With St. Patrick’s Day approaching, now is a good time to understand your rights if you are arrested for DUI in Springfield Illinois. Many of these arrests occur when a driver encounters a DUI roadblock. Instead of referring to it as a roadblock, police use the term “roadside safety check”. That sounds so nice; after all, who could object to something done for “safety”?
The federal government encourages these intrusions on your privacy, as most of them are funded from grants through the United Stated Department of Transportation. Last St. Patrick’s Day, Springfield Illinois DUI roadblocks were set up.
Fortunately, in order to protect its citizens from Gestapo-like tactics (“may I see your papers”), the courts have established some ground rules for implementation of the roadblocks. A rogue cowboy cop out on the street cannot decide it’s a good time to establish a DUI roadblock. Rather, a supervisor must select the site for the roadblock.
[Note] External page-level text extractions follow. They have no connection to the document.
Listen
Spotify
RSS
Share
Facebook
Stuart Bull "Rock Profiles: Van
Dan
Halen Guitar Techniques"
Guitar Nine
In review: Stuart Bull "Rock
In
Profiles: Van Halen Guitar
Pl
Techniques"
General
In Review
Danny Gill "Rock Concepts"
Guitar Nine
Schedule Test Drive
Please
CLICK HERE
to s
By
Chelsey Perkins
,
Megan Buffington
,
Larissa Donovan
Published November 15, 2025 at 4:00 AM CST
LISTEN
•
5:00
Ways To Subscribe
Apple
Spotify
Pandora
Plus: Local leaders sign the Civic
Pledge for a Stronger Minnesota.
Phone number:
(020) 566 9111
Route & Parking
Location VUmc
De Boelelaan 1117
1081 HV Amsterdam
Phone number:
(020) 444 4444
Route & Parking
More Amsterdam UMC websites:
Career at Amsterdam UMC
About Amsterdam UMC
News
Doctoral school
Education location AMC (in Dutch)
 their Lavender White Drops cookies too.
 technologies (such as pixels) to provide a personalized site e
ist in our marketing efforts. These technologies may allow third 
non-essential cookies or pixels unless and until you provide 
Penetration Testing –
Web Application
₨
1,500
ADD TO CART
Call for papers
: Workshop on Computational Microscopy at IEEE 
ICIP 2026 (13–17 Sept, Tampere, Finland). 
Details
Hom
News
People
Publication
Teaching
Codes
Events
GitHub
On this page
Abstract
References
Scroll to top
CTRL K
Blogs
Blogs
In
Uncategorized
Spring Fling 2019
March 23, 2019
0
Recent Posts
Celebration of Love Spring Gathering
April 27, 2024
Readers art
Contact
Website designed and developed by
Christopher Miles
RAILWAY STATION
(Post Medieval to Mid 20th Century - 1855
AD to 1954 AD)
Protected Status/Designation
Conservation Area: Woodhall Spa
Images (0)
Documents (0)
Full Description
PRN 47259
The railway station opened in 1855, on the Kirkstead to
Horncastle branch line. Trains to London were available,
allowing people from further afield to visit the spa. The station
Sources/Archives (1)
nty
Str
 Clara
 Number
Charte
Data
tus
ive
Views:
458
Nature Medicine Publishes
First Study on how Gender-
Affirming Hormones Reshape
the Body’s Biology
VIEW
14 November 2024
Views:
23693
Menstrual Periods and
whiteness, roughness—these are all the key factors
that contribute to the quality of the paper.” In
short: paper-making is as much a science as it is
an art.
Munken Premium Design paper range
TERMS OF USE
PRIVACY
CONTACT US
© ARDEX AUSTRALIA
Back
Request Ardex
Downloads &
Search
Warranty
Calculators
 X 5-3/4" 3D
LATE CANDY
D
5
Furthermore, the supervisor cannot decide at 5:00 in the evening that now is a good time for roadblocks. The intention to establish one must be made apparent to the public in advance. That is why you will often read in the newspaper or hear on the radio or television of the authorities’ intention to set up a roadblock.
Moreover, there must be a predetermined plan of which cars will be stopped (for instance, every fifth car). The sequence cannot be random and they cannot single out certain types of vehicles (every pick up truck, every old car, every car with “whiskey dents”).
The guidelines for who, how and when stops will occur must be written. A DUI lawyer knows how to determine if written guidelines exist and if the guidelines comply with the law. They must be conveyed in advance to the public and to the officers in the field. It is not enough for them to tell the cop “stop them if they seem suspicious to you, even if you have no evidence before you stop them that they have been drinking.”
Finally, once the police stop you, they cannot automatically start investigating you for DUI and require that you submit to standardized field sobriety tests. They must have a “reasonable suspicion” based upon “specific and articulable facts” that you are drunk. A “mere hunch” is not enough.